Records drawn from a dataset

====================

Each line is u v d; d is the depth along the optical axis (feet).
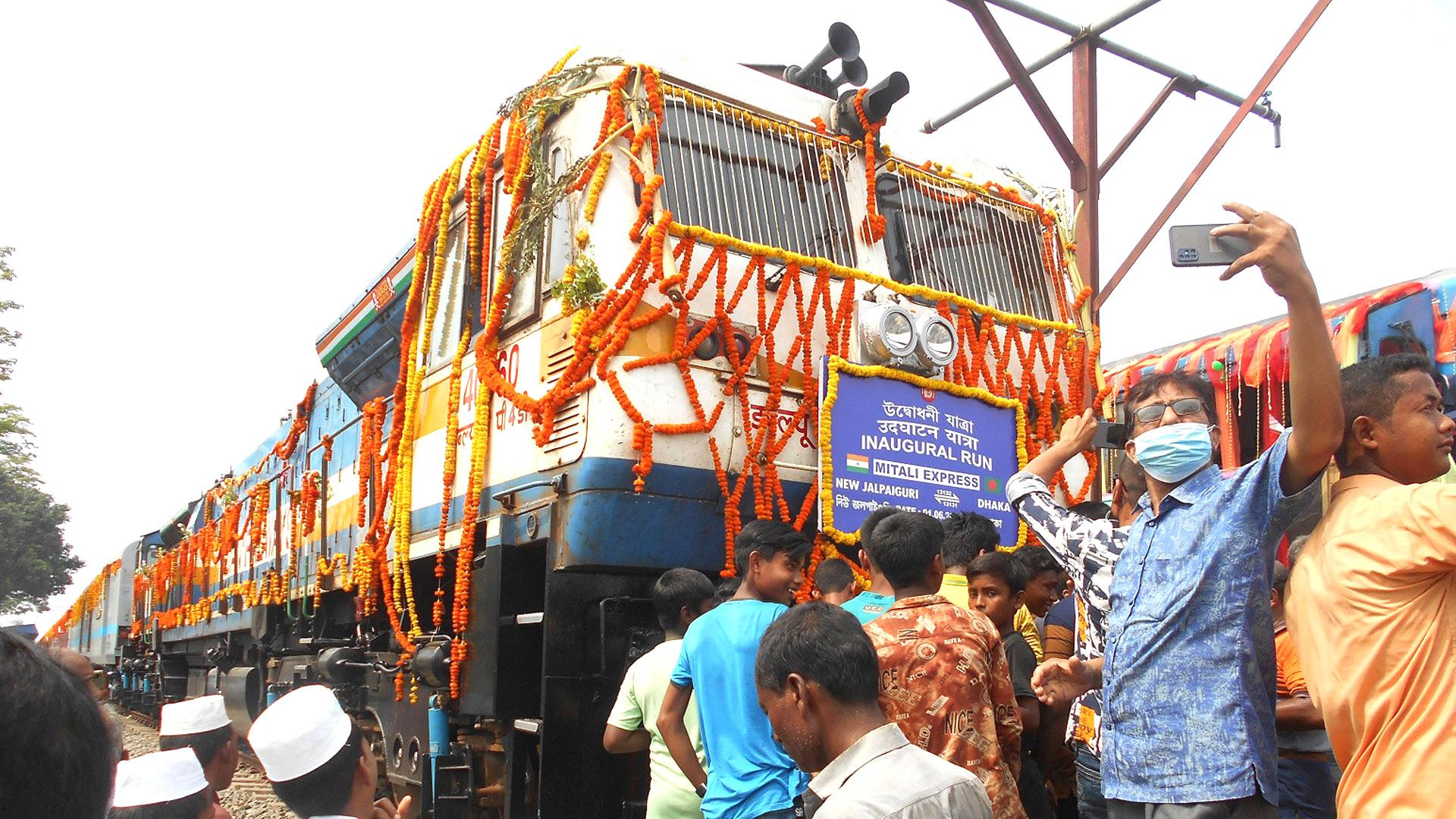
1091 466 21.12
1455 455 18.22
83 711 5.20
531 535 17.63
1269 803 9.22
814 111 20.58
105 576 75.51
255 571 37.45
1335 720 8.42
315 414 34.81
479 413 19.57
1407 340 20.42
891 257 20.63
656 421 16.52
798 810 12.24
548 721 16.26
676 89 18.63
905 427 18.24
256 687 35.58
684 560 17.01
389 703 23.79
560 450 16.99
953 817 7.91
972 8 25.36
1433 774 7.68
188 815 9.63
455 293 22.29
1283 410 22.20
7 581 102.22
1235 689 9.25
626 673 16.97
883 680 11.78
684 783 13.64
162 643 55.06
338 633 30.99
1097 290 26.73
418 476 22.97
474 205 21.44
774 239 18.90
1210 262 10.08
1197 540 9.68
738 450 17.25
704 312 17.47
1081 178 27.32
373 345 27.71
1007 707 12.44
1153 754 9.50
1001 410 19.67
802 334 18.11
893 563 12.58
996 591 14.78
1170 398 10.40
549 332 18.01
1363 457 9.50
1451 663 7.86
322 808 9.90
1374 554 8.12
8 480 103.91
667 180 18.08
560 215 18.54
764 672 9.13
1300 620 8.88
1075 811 17.24
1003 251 22.36
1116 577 10.35
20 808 4.85
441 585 20.75
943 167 21.85
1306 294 8.81
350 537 28.32
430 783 19.83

====================

* **WHAT TO PRODUCE**
The lines to copy run from the one containing "1170 398 10.40" through the last line above. Copy them exactly and include nothing else.

* **TASK OUTPUT**
1170 398 10.40
549 332 18.01
1363 457 9.50
1451 663 7.86
322 808 9.90
1374 554 8.12
8 480 103.91
667 180 18.08
560 215 18.54
764 672 9.13
1300 620 8.88
1075 811 17.24
1003 251 22.36
1116 577 10.35
20 808 4.85
441 585 20.75
943 167 21.85
1306 294 8.81
350 537 28.32
430 783 19.83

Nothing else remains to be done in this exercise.